Which are the roots of $2x^2-5x-1=0$? $a=2$, $b=-5$ and $c=-1$

$$\displaystyle x=\frac{5 \pm \sqrt{5^2-4 \cdot 2 \cdot (-1)}}{2 \cdot 2}= \frac{5 \pm \sqrt{25+8}}{4}=\frac{5 \pm \sqrt{33}}{4}= \\ =\left\{\begin{matrix} x_1=2.69 \\ x_2=-0.19\end{matrix}\right.$$

Solve $x^2-16=0$. $a=1$, $b=0$ and $c=-16$

$$\displaystyle x=\frac{0 \pm \sqrt{0-4 \cdot (-16) }}{2}= \frac{\pm 8}{2}=\left\{\begin{matrix} x_1=4 \\ x_2=-4\end{matrix}\right.$$

Find the roots of $2x^2-4x=0$. $a=2$, $b=-4$ and $c=0$.

$$\displaystyle x=\frac{4 \pm \sqrt{16-4\cdot 2 \cdot 0 }}{2 \cdot 2}=\left \{ \begin{matrix} x_1=2 \\x_2=0 \end{matrix}\right. $$

Sometimes the terms of the equation are grouped in a different way, as in $5-x=3x^2$ in which case we only need to move everything to the first member $-3x^2-x+5=0$

In other cases it is possible that the unknown is not represented using the letter $x$, as in $3k^2-8k+5=0$, but this does not change things.

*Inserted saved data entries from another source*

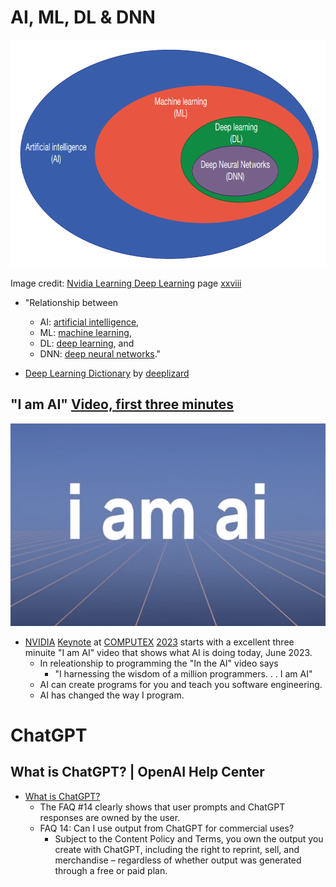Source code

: # AI, ML, DL & DNN

<p align="center">
<img width="734" height="364" src="/Images/AI.png">  
</p>

Image credit: [Nvidia Learning Deep Learning](https://ldlbook.com/) page [xxviii](https://ldlbook.com/downloads/)
  + "Relationship between 
    + AI: [artificial intelligence](https://en.wikipedia.org/wiki/Artificial_intelligence), 
    + ML: [machine learning](https://en.wikipedia.org/wiki/Machine_learning), 
    + DL: [deep learning](https://en.wikipedia.org/wiki/Deep_learning), and 
    + DNN: [deep neural networks](https://en.wikipedia.org/wiki/Deep_learning#Deep_neural_networks)."

  + [Deep Learning Dictionary](https://www.youtube.com/playlist?list=PLZbbT5o_s2xqaYcABd4VgeXie6SNmtB_2) by [deeplizard](https://www.youtube.com/@deeplizard)


## "I am AI" [Video, first three minutes](https://www.youtube.com/watch?v=i-wpzS9ZsCs)

<p align="center">
<img width="583" height="324" src="/Images/IamAI.png">  
</p>

+ [NVIDIA](https://en.wikipedia.org/wiki/Nvidia) [Keynote](https://www.youtube.com/watch?v=i-wpzS9ZsCs) at [COMPUTEX](https://en.wikipedia.org/wiki/Computex) [2023](https://www.computextaipei.com.tw/zh-tw/index.html) starts with a excellent three minuite "I am AI" video that shows what AI is doing today, June 2023.
  + In releationship to programming the "In the AI" video says
      + "I harnessing the wisdom of a million programmers. . . I am AI"
  + AI can create programs for you and teach you software engineering.
  + AI has changed the way I program.

# ChatGPT

## What is ChatGPT? | OpenAI Help Center
+ [What is ChatGPT?](https://help.openai.com/en/articles/6783457-what-is-chatgpt)
  + The FAQ \#14 clearly shows that user prompts and ChatGPT responses are owned by the user.
  + FAQ 14: Can I use output from ChatGPT for commercial uses?
    + Subject to the Content Policy and Terms, you own the output you create with ChatGPT, including the right to reprint, sell, and merchandise – regardless of whether output was generated through a free or paid plan.
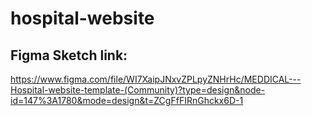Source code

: # hospital-website
## Figma Sketch link:
https://www.figma.com/file/WI7XaipJNxvZPLpyZNHrHc/MEDDICAL---Hospital-website-template-(Community)?type=design&node-id=147%3A1780&mode=design&t=ZCgFfFIRnGhckx6D-1
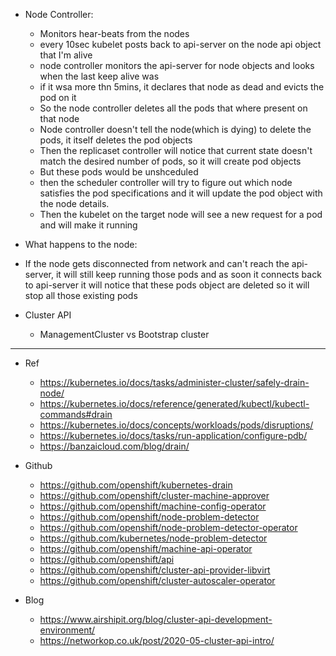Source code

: 

- Node Controller: 
  - Monitors hear-beats from the nodes
  - every 10sec kubelet posts back to api-server on the node api object that I'm alive
  - node controller monitors the api-server for node objects and looks when the last keep alive was 
  - if it wsa more thn 5mins, it declares that node as dead and evicts the pod on it
  - So the node controller deletes all the pods that where present on that node
  - Node controller doesn't tell the node(which is dying) to delete the pods, it itself deletes the pod objects
  - Then the replicaset controller will notice that current state doesn't match the desired number of pods, so it will create pod objects
  - But these pods would be unshceduled
  - then the scheduler controller will try to figure out which node satisfies the pod specifications and it will update the pod object with the node details.
  - Then the kubelet on the target node will see a new request for a pod and will make it running
  
- What happens to the node:
 - If the node gets disconnected from network and can't reach the api-server, it will still keep running those pods
   and as soon it connects back to api-server it will notice that these pods object are deleted so it will stop all those existing pods
   
   
   
- Cluster API
  - ManagementCluster vs Bootstrap cluster
  
   
   
---
- Ref
  - https://kubernetes.io/docs/tasks/administer-cluster/safely-drain-node/
  - https://kubernetes.io/docs/reference/generated/kubectl/kubectl-commands#drain
  - https://kubernetes.io/docs/concepts/workloads/pods/disruptions/
  - https://kubernetes.io/docs/tasks/run-application/configure-pdb/
  - https://banzaicloud.com/blog/drain/
        
- Github
  - https://github.com/openshift/kubernetes-drain
  - https://github.com/openshift/cluster-machine-approver
  - https://github.com/openshift/machine-config-operator
  - https://github.com/openshift/node-problem-detector
  - https://github.com/openshift/node-problem-detector-operator  
  - https://github.com/kubernetes/node-problem-detector
  - https://github.com/openshift/machine-api-operator
  - https://github.com/openshift/api
  - https://github.com/openshift/cluster-api-provider-libvirt
  - https://github.com/openshift/cluster-autoscaler-operator
  

- Blog
  - https://www.airshipit.org/blog/cluster-api-development-environment/
  - https://networkop.co.uk/post/2020-05-cluster-api-intro/
  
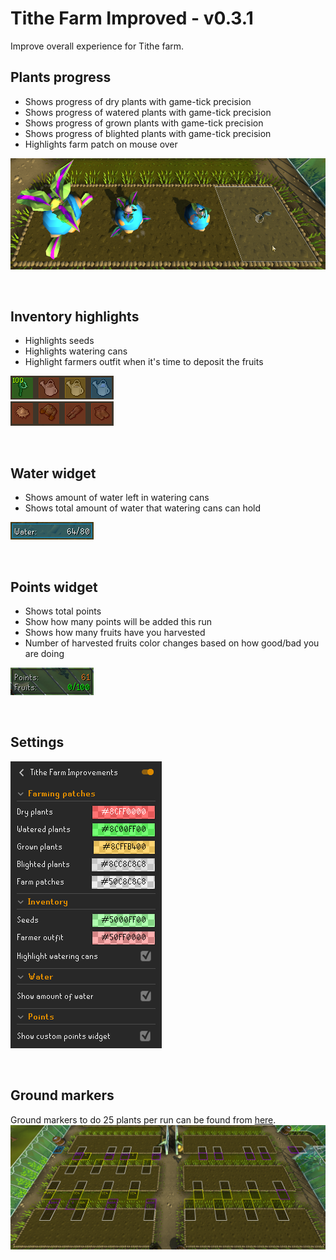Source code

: # Tithe Farm Improved - v0.3.1
Improve overall experience for Tithe farm.

## Plants progress
* Shows progress of dry plants with game-tick precision
* Shows progress of watered plants with game-tick precision
* Shows progress of grown plants with game-tick precision
* Shows progress of blighted plants with game-tick precision
* Highlights farm patch on mouse over

![](./img/plants.png)

<br>

## Inventory highlights
* Highlights seeds
* Highlights watering cans
* Highlight farmers outfit when it's time to deposit the fruits

![](./img/inventory.png)  
![](./img/farmers_outfit.png)

<br>

## Water widget
* Shows amount of water left in watering cans
* Shows total amount of water that watering cans can hold

![](./img/water.png)

<br>

## Points widget
* Shows total points
* Show how many points will be added this run
* Shows how many fruits have you harvested
* Number of harvested fruits color changes based on how good/bad you are doing

![](./img/points.png)

<br>

## Settings
![](./img/settings.png)

<br>

## Ground markers
Ground markers to do 25 plants per run can be found from [here](./groundmarkers.txt). 
![](./img/groundmarkers.png)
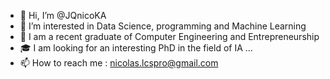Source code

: - 👋 Hi, I’m @JQnicoKA
- 👀 I’m interested in Data Science, programming and Machine Learning
- 🌱 I am a recent graduate of Computer Engineering and Entrepreneurship
- 🎓 I am looking for an interesting PhD in the field of IA ...
- 📫 How to reach me : nicolas.lcspro@gmail.com

<!---
JQnicoKA/JQnicoKA is a ✨ special ✨ repository because its `README.md` (this file) appears on your GitHub profile.
You can click the Preview link to take a look at your changes.
--->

The solutions for this equation are:

$$\begin{matrix} k_1=1 \\ k_2= \displaystyle \frac{5}{3}\end{matrix}$$

It is important to remember that the square root of a negative number does not exist within the set of the real numbers. If we find a case like this we will say that the equation has no solutions in $\mathbb{R}$.

$x^2+2x+5=0$. $a=1$, $b=2$ and $c=5$.

$$\displaystyle x=\frac{-2 \pm \sqrt{4-20}}{2 \cdot 2}= \frac{-2 \pm \sqrt{-16}}{4}$$

This equation has no solutions in $\mathbb{R}$.